Alıştırma hedefi:
Aşağıdaki korku sineması röportajında Özgür Bakar, filmlerindeki farklılığın bir yerlerde fark edilmesini neden sevindirici buluyor? Röportajda verilen gerekçeyi bir ila üç cümleyle açıklayın.

Belge bölümü:
Korku sinemasına gönül
veren yerli/yabancı yönetmenler ve oyuncular ile yaptığım röportajlar serüveni
son hızıyla devam ediyor. Yaptığım röportajlarda korku sineması adına, çok
farklı düşüncelere sahip olan, bu işi çözmüş ya da yeni çözmeye başlayan, korku
filmleri arasına yeni katılmış veya daha deneyimli isimlerle keyifli sohbetler
yapıyorum. Bugünku konuğum ise, korku filmi işine kendini adamış, gerçek bir
korku filmi izleyicisi ve takipçisi olan Özgür Bakar. Yaptığı tüm filmler, sıkı
bir araştırmanın sonucunda ortaya çıkmış ve güzel eleştiriler almış yapımlar.
Özgür Bakar’a bize vakit ayırdığı için çok teşekkür ediyoruz.
KE- Filmografinize
baktığımızda çektiğiniz korku filmlerinde, Türk korku sinemasında sıkça
rastlanan cinler, hocalar, ayetler gibi ögelerin biraz dışında kalarak daha çok
paranormal ve metafizik bağlantılı hikayelere yöneldiniz. Bu kalıpların dışına
çıkmak ve farklılık yaratmak nereden aklınıza geldi? Etkilendiğiniz filmler
oldu mu?
ÖB- Bir yerlerde farkediliyor
olması sevindirici. Çünkü ne yaparsak yapalım “yine mi cin” ön yargısı ile
fragmanlarımıza yaklaşılıyor. Cin ve onunla gelen dini motifli korku filmi yapmak
gayet mantıklı, fakat bu dünyaya girince beraberinde gelen bir sürü ezoterik
bilgiyle karşılaştık. Senaryoları oluşturduğumuz Alper Kıvılcım ile cennete
düşmüş gibi olduk. Şimdi bunları mantıklı konseptler içerisinde temalarımıza
yedirip görsele dökmeye çalışıyorum. Etkilendiğim filmler de genelde bunları
çok iyi kullanmış ağırlıklı olarak hollywood yapımları.
KE- Deccal filmi diğer
filmlerinizden daha farklı bir yapıya sahip. Konusu itibariyle Deccal’in
uluslararası standartlarda boy gösterebilecek şekilde tasarlandığını
düşünüyorum. Deccal gerçekten korku sineması için sarsıcı ve ürkütücü bir olay,
yani iyi bir malzeme. Sizde bu malzemeyi iyi kullandınız ve film gayet
başarılı. Bu filmin ortaya çıkışı nasıl oldu?

Ham veri:

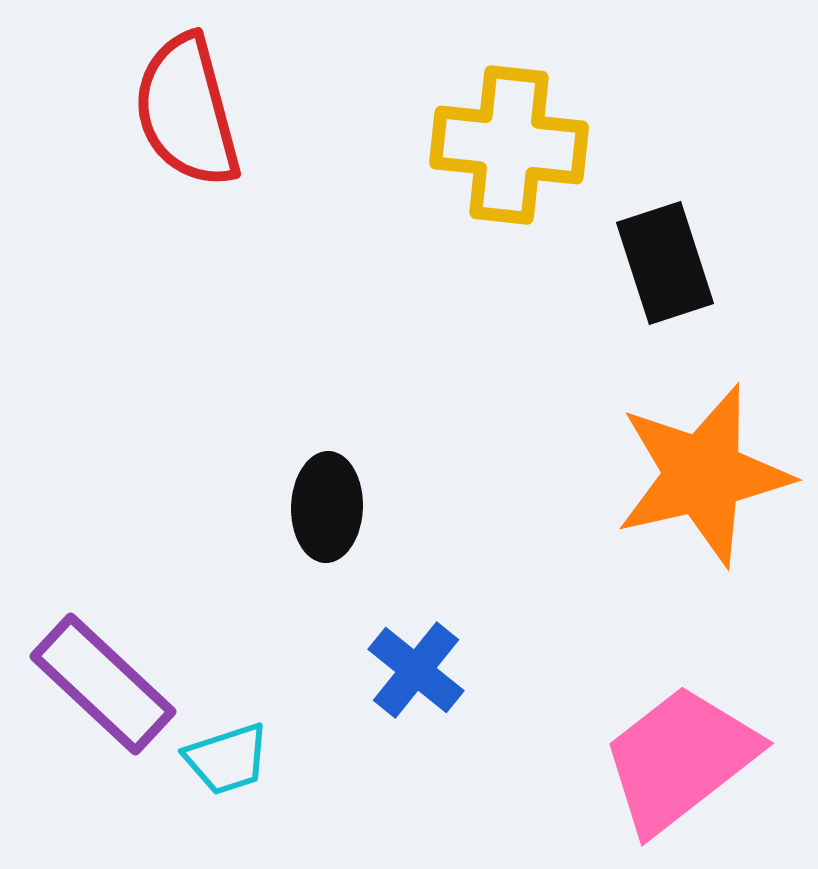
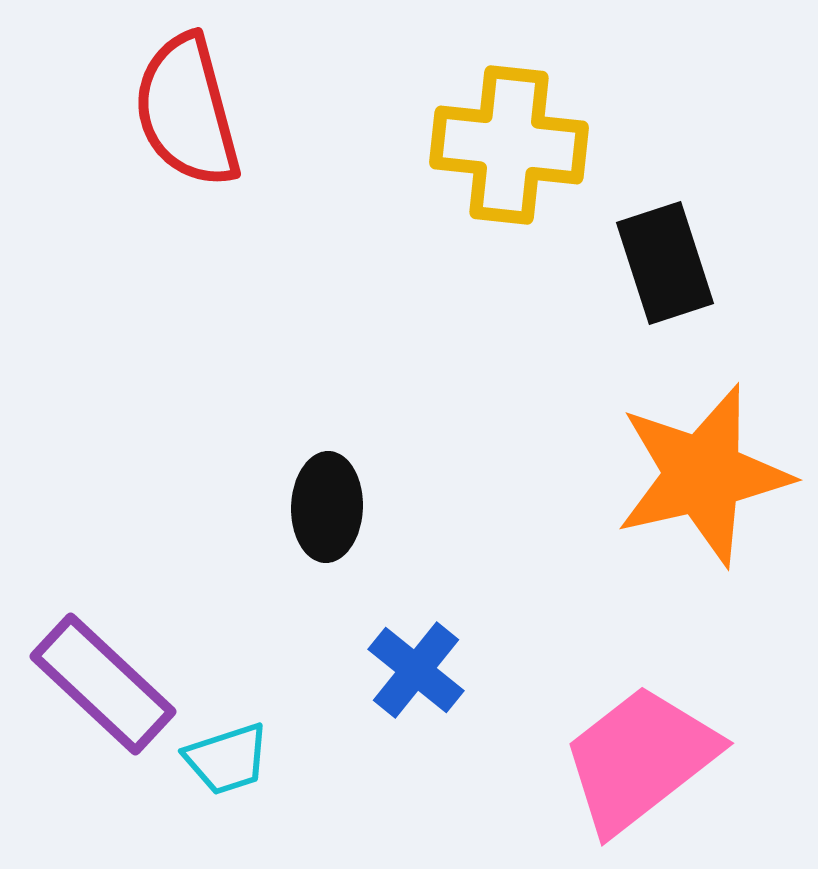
pink trapezoid: moved 40 px left
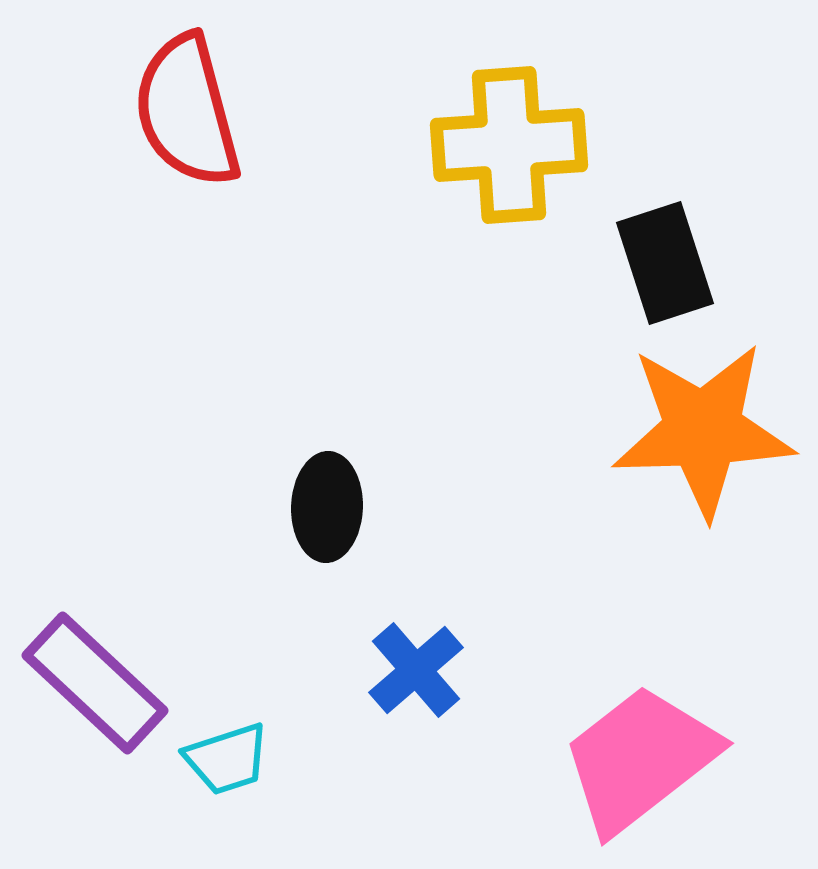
yellow cross: rotated 10 degrees counterclockwise
orange star: moved 45 px up; rotated 11 degrees clockwise
blue cross: rotated 10 degrees clockwise
purple rectangle: moved 8 px left, 1 px up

Nihai yanıt:
Ne yaparlarsa yapsınlar fragmanlarına "yine mi cin" ön yargısıyla yaklaşılıyor. Bu yüzden yaptıkları filmlerin farklılığının bir yerlerde fark edilmesi Özgür Bakar için sevindirici.